Simone Kain, who co-founded George the Farmer, a range of educational books, toys and resources, also noted the importance of the network.

Australia is “so big but so small”, she said. Once you start networking with other people running regional businesses, you discover all kinds of cross-connections.

“It’s so important to keep talking and find out who knows who.”

The power of connection

Jillian Kilby, founder and chief of The Exchange, a co-working space and entrepreneurship community in Dubbo, has seen this happening in real time.

Kilby set out to launch a space for innovation and connection, that also delivers social impact.

One of the most important ways it does this is through its ‘Seats for the Brave’ initiative, which sees corporates and philanthropists to sponsor spots in the space for small businesses just starting out.

It allows entrepreneurs to test and develop their ideas without having to incur too many expenses.

For women, in particular, it can mean getting off the farm, perhaps away from the kids for a few hours, and — crucially — to a space that has a decent internet connection.

Currently, Buy From The Bush is a recipient of the scheme, and is using The Exchange as its headquarters, Kilby explains.

But having founder Grace Brennan around is a motivating factor for everyone else.

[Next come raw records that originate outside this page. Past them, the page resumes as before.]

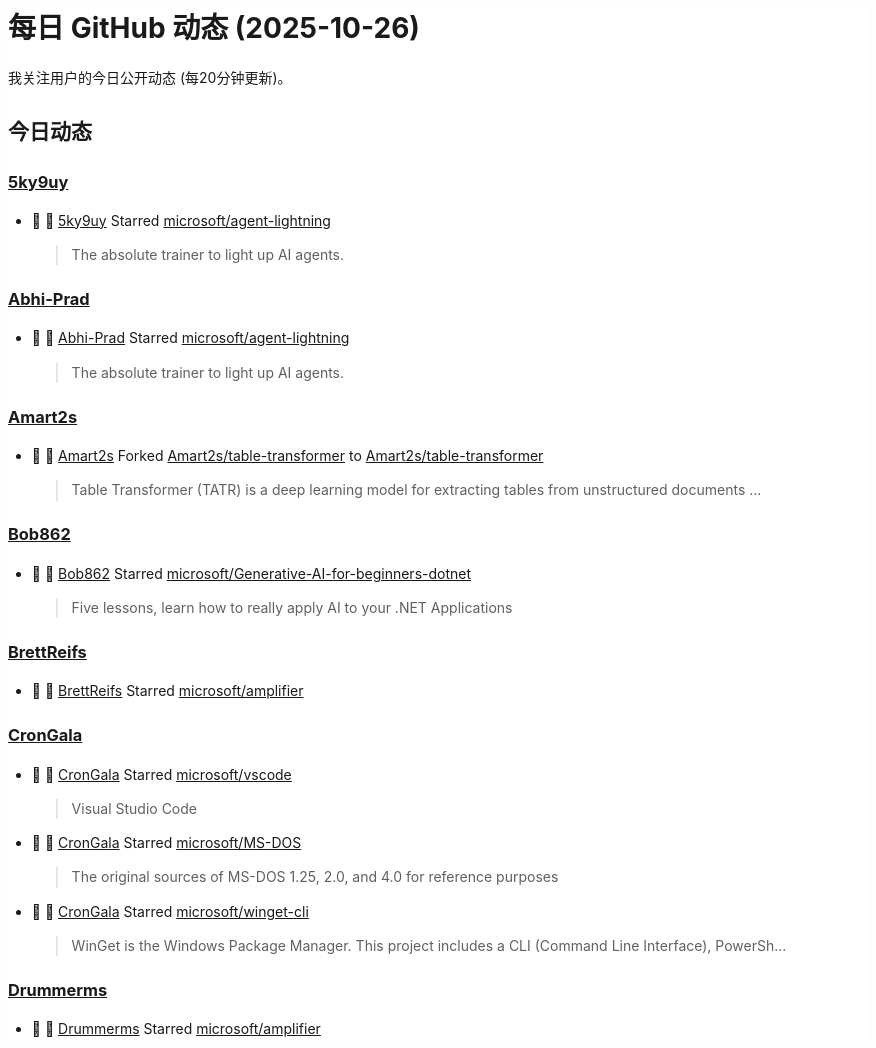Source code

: # 每日 GitHub 动态 (2025-10-26)

我关注用户的今日公开动态 (每20分钟更新)。

## 今日动态

### [5ky9uy](https://github.com/5ky9uy)
- 🌟 👤 [5ky9uy](https://github.com/5ky9uy) Starred [microsoft/agent-lightning](https://github.com/microsoft/agent-lightning)
  > The absolute trainer to light up AI agents.

### [Abhi-Prad](https://github.com/Abhi-Prad)
- 🌟 👤 [Abhi-Prad](https://github.com/Abhi-Prad) Starred [microsoft/agent-lightning](https://github.com/microsoft/agent-lightning)
  > The absolute trainer to light up AI agents.

### [Amart2s](https://github.com/Amart2s)
- 🍴 👤 [Amart2s](https://github.com/Amart2s) Forked [Amart2s/table-transformer](https://github.com/Amart2s/table-transformer) to [Amart2s/table-transformer](https://github.com/Amart2s/table-transformer)
  > Table Transformer (TATR) is a deep learning model for extracting tables from unstructured documents ...

### [Bob862](https://github.com/Bob862)
- 🌟 👤 [Bob862](https://github.com/Bob862) Starred [microsoft/Generative-AI-for-beginners-dotnet](https://github.com/microsoft/Generative-AI-for-beginners-dotnet)
  > Five lessons, learn how to really apply AI to your .NET Applications

### [BrettReifs](https://github.com/BrettReifs)
- 🌟 👤 [BrettReifs](https://github.com/BrettReifs) Starred [microsoft/amplifier](https://github.com/microsoft/amplifier)

### [CronGala](https://github.com/CronGala)
- 🌟 👤 [CronGala](https://github.com/CronGala) Starred [microsoft/vscode](https://github.com/microsoft/vscode)
  > Visual Studio Code
- 🌟 👤 [CronGala](https://github.com/CronGala) Starred [microsoft/MS-DOS](https://github.com/microsoft/MS-DOS)
  > The original sources of MS-DOS 1.25, 2.0, and 4.0 for reference purposes
- 🌟 👤 [CronGala](https://github.com/CronGala) Starred [microsoft/winget-cli](https://github.com/microsoft/winget-cli)
  > WinGet is the Windows Package Manager. This project includes a CLI (Command Line Interface), PowerSh...

### [Drummerms](https://github.com/Drummerms)
- 🌟 👤 [Drummerms](https://github.com/Drummerms) Starred [microsoft/amplifier](https://github.com/microsoft/amplifier)

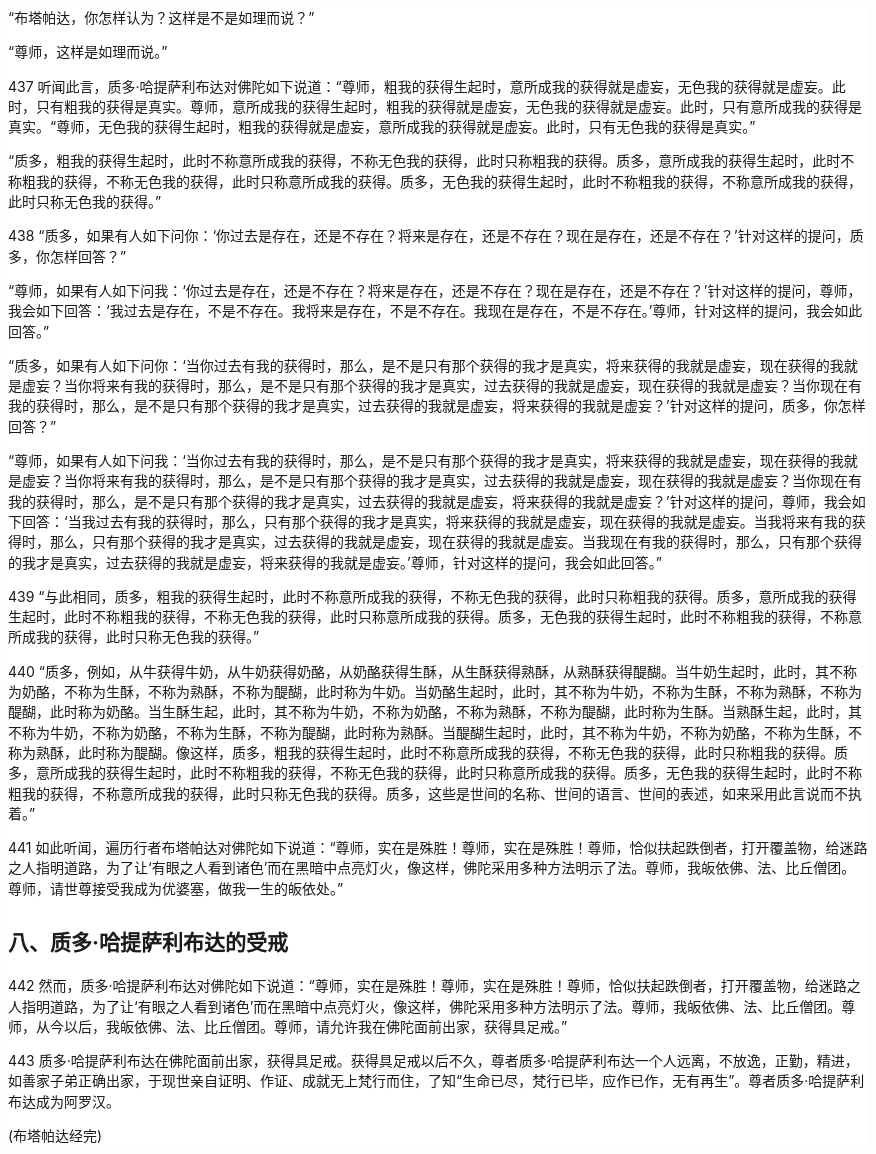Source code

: “布塔帕达，你怎样认为？这样是不是如理而说？”

“尊师，这样是如理而说。”

437 听闻此言，质多·哈提萨利布达对佛陀如下说道：“尊师，粗我的获得生起时，意所成我的获得就是虚妄，无色我的获得就是虚妄。此时，只有粗我的获得是真实。尊师，意所成我的获得生起时，粗我的获得就是虚妄，无色我的获得就是虚妄。此时，只有意所成我的获得是真实。“尊师，无色我的获得生起时，粗我的获得就是虚妄，意所成我的获得就是虚妄。此时，只有无色我的获得是真实。”

“质多，粗我的获得生起时，此时不称意所成我的获得，不称无色我的获得，此时只称粗我的获得。质多，意所成我的获得生起时，此时不称粗我的获得，不称无色我的获得，此时只称意所成我的获得。质多，无色我的获得生起时，此时不称粗我的获得，不称意所成我的获得，此时只称无色我的获得。”

438 “质多，如果有人如下问你：‘你过去是存在，还是不存在？将来是存在，还是不存在？现在是存在，还是不存在？’针对这样的提问，质多，你怎样回答？”

“尊师，如果有人如下问我：‘你过去是存在，还是不存在？将来是存在，还是不存在？现在是存在，还是不存在？’针对这样的提问，尊师，我会如下回答：‘我过去是存在，不是不存在。我将来是存在，不是不存在。我现在是存在，不是不存在。’尊师，针对这样的提问，我会如此回答。”

“质多，如果有人如下问你：‘当你过去有我的获得时，那么，是不是只有那个获得的我才是真实，将来获得的我就是虚妄，现在获得的我就是虚妄？当你将来有我的获得时，那么，是不是只有那个获得的我才是真实，过去获得的我就是虚妄，现在获得的我就是虚妄？当你现在有我的获得时，那么，是不是只有那个获得的我才是真实，过去获得的我就是虚妄，将来获得的我就是虚妄？’针对这样的提问，质多，你怎样回答？”

“尊师，如果有人如下问我：‘当你过去有我的获得时，那么，是不是只有那个获得的我才是真实，将来获得的我就是虚妄，现在获得的我就是虚妄？当你将来有我的获得时，那么，是不是只有那个获得的我才是真实，过去获得的我就是虚妄，现在获得的我就是虚妄？当你现在有我的获得时，那么，是不是只有那个获得的我才是真实，过去获得的我就是虚妄，将来获得的我就是虚妄？’针对这样的提问，尊师，我会如下回答：‘当我过去有我的获得时，那么，只有那个获得的我才是真实，将来获得的我就是虚妄，现在获得的我就是虚妄。当我将来有我的获得时，那么，只有那个获得的我才是真实，过去获得的我就是虚妄，现在获得的我就是虚妄。当我现在有我的获得时，那么，只有那个获得的我才是真实，过去获得的我就是虚妄，将来获得的我就是虚妄。’尊师，针对这样的提问，我会如此回答。”

439 “与此相同，质多，粗我的获得生起时，此时不称意所成我的获得，不称无色我的获得，此时只称粗我的获得。质多，意所成我的获得生起时，此时不称粗我的获得，不称无色我的获得，此时只称意所成我的获得。质多，无色我的获得生起时，此时不称粗我的获得，不称意所成我的获得，此时只称无色我的获得。”

440 “质多，例如，从牛获得牛奶，从牛奶获得奶酪，从奶酪获得生酥，从生酥获得熟酥，从熟酥获得醍醐。当牛奶生起时，此时，其不称为奶酪，不称为生酥，不称为熟酥，不称为醍醐，此时称为牛奶。当奶酪生起时，此时，其不称为牛奶，不称为生酥，不称为熟酥，不称为醍醐，此时称为奶酪。当生酥生起，此时，其不称为牛奶，不称为奶酪，不称为熟酥，不称为醍醐，此时称为生酥。当熟酥生起，此时，其不称为牛奶，不称为奶酪，不称为生酥，不称为醍醐，此时称为熟酥。当醍醐生起时，此时，其不称为牛奶，不称为奶酪，不称为生酥，不称为熟酥，此时称为醍醐。像这样，质多，粗我的获得生起时，此时不称意所成我的获得，不称无色我的获得，此时只称粗我的获得。质多，意所成我的获得生起时，此时不称粗我的获得，不称无色我的获得，此时只称意所成我的获得。质多，无色我的获得生起时，此时不称粗我的获得，不称意所成我的获得，此时只称无色我的获得。质多，这些是世间的名称、世间的语言、世间的表述，如来采用此言说而不执着。”

441 如此听闻，遍历行者布塔帕达对佛陀如下说道：“尊师，实在是殊胜！尊师，实在是殊胜！尊师，恰似扶起跌倒者，打开覆盖物，给迷路之人指明道路，为了让‘有眼之人看到诸色’而在黑暗中点亮灯火，像这样，佛陀采用多种方法明示了法。尊师，我皈依佛、法、比丘僧团。尊师，请世尊接受我成为优婆塞，做我一生的皈依处。”



## 八、质多·哈提萨利布达的受戒

442 然而，质多·哈提萨利布达对佛陀如下说道：“尊师，实在是殊胜！尊师，实在是殊胜！尊师，恰似扶起跌倒者，打开覆盖物，给迷路之人指明道路，为了让‘有眼之人看到诸色’而在黑暗中点亮灯火，像这样，佛陀采用多种方法明示了法。尊师，我皈依佛、法、比丘僧团。尊师，从今以后，我皈依佛、法、比丘僧团。尊师，请允许我在佛陀面前出家，获得具足戒。”

443 质多·哈提萨利布达在佛陀面前出家，获得具足戒。获得具足戒以后不久，尊者质多·哈提萨利布达一个人远离，不放逸，正勤，精进，如善家子弟正确出家，于现世亲自证明、作证、成就无上梵行而住，了知“生命已尽，梵行已毕，应作已作，无有再生”。尊者质多·哈提萨利布达成为阿罗汉。

(布塔帕达经完)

“When Grace Brennan gets up to boil the jug and make a cup of tea, all the business owners get up,” Kilby says.

“The whole place lifts and moves across the room to talk to Grace Brennan.”

When it comes to networking, she urges business owners to start out locally, reaching out to other entrepreneurs in their area.

Then, people are generally ready and willing to connect you to others who might be able to help.

At the same time, she urged them to consider what it is they actually need or what, and be upfront about it.

“Always put your ask upfront.”

She designed The Exchange to be a place that inspires confidence, she says. That comes about partly through connections.

“You walk out with this feeling — you’re inspired, you’re motivated, you’re passionate, you’re re-energised.”